- _Exercise input_
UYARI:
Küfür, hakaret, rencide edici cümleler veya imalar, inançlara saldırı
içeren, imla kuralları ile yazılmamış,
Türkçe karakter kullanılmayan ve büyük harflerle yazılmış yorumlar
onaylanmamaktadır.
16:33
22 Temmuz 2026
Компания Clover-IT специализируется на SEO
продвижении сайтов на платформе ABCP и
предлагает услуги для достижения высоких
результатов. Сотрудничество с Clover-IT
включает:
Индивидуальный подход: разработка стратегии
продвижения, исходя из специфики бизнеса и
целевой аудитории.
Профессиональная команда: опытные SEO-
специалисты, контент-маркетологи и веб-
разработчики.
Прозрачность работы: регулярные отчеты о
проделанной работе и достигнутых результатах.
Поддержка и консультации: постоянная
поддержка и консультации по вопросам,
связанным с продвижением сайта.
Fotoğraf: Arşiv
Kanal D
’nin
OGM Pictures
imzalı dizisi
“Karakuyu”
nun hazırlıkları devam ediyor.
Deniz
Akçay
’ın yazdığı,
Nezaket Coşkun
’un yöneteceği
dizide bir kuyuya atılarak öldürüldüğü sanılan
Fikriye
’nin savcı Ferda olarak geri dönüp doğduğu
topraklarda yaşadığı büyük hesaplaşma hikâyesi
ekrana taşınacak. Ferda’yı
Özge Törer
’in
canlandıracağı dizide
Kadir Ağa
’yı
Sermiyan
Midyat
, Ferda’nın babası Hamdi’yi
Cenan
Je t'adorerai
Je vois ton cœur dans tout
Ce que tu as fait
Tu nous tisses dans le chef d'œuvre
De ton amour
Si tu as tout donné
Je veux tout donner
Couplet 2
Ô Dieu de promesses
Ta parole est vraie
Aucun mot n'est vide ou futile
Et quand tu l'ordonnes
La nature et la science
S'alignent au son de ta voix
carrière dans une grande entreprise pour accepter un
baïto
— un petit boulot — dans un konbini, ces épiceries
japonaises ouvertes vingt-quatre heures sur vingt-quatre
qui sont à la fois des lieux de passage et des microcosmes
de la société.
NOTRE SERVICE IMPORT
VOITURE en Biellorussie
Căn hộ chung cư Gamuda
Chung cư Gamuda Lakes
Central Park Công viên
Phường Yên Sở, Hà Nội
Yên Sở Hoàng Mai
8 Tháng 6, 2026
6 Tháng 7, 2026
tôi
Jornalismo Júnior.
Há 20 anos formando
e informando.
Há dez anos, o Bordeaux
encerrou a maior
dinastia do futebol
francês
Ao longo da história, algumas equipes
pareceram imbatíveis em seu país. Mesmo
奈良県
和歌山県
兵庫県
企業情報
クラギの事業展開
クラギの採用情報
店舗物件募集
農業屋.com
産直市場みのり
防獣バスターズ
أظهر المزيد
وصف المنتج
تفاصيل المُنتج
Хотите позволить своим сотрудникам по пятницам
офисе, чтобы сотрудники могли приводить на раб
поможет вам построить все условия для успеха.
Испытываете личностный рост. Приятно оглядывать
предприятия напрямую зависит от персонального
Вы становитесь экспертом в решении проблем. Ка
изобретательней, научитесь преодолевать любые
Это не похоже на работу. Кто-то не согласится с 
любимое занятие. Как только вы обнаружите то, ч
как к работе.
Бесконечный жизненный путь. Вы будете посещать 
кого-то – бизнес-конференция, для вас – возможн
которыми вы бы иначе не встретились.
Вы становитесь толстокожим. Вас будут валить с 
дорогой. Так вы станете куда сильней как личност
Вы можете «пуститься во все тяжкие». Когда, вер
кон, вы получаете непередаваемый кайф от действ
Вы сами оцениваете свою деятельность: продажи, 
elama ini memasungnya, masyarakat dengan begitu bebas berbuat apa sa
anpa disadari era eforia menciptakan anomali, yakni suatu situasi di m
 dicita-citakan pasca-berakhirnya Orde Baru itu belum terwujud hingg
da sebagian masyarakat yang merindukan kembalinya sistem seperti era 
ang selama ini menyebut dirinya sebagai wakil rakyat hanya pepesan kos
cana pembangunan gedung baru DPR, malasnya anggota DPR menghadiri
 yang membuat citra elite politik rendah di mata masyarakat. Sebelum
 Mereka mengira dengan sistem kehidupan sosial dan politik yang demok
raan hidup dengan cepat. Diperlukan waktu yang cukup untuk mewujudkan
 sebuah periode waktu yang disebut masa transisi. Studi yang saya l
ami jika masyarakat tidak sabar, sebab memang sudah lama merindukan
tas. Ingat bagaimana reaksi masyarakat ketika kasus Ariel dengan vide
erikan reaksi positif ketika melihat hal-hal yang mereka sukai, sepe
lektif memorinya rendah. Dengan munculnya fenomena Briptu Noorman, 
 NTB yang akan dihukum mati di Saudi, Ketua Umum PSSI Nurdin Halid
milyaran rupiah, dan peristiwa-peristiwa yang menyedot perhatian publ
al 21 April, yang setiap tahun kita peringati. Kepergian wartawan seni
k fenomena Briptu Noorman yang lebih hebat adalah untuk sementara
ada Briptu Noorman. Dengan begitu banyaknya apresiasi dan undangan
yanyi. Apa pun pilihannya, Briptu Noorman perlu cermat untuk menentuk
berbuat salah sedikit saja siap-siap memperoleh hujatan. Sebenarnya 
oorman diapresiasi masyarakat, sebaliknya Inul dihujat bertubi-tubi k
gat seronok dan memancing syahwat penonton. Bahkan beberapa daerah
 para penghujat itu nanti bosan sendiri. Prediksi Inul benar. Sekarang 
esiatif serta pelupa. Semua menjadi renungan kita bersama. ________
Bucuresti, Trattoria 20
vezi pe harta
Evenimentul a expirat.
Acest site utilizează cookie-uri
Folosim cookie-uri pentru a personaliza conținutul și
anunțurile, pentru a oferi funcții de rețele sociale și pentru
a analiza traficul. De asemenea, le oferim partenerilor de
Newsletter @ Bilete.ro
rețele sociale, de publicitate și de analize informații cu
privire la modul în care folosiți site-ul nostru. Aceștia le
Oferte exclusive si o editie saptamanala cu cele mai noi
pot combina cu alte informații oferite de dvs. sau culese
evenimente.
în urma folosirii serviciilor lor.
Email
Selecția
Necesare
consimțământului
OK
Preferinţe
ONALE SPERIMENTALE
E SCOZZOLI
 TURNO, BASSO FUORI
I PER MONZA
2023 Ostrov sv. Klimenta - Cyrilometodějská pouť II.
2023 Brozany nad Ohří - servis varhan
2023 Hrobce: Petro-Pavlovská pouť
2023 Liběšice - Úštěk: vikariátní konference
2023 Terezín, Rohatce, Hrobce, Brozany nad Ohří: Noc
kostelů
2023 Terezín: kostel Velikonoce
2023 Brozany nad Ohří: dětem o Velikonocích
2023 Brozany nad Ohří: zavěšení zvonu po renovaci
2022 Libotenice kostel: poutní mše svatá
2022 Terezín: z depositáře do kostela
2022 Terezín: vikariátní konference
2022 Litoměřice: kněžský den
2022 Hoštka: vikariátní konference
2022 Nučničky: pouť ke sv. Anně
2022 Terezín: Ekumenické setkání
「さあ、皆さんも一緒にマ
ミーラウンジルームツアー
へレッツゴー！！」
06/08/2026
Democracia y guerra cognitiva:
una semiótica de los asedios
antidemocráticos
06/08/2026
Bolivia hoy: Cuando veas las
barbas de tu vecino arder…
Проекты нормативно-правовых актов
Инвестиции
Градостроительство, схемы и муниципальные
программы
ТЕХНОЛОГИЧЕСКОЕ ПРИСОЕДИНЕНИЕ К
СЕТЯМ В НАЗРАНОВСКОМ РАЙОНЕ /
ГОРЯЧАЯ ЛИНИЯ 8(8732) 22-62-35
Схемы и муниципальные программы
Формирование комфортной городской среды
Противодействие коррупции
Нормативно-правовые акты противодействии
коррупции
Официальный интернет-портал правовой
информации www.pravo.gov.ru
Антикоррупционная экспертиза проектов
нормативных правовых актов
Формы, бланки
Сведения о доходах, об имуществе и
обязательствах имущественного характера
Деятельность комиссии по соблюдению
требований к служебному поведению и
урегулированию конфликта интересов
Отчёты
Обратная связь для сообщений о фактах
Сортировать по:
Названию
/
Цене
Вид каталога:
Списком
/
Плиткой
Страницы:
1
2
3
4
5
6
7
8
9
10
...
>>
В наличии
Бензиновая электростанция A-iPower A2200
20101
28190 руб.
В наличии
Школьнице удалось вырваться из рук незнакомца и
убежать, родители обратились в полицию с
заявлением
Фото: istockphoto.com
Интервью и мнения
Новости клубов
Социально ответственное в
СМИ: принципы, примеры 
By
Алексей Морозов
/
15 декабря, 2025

- _Exercise goal_
Please transcribe the items from their very first line through the line that contains "результатов. Сотрудничество с Clover-IT", including both of those lines.

- _Reply to the task_
UYARI:
Küfür, hakaret, rencide edici cümleler veya imalar, inançlara saldırı
içeren, imla kuralları ile yazılmamış,
Türkçe karakter kullanılmayan ve büyük harflerle yazılmış yorumlar
onaylanmamaktadır.
16:33
22 Temmuz 2026
Компания Clover-IT специализируется на SEO
продвижении сайтов на платформе ABCP и
предлагает услуги для достижения высоких
результатов. Сотрудничество с Clover-IT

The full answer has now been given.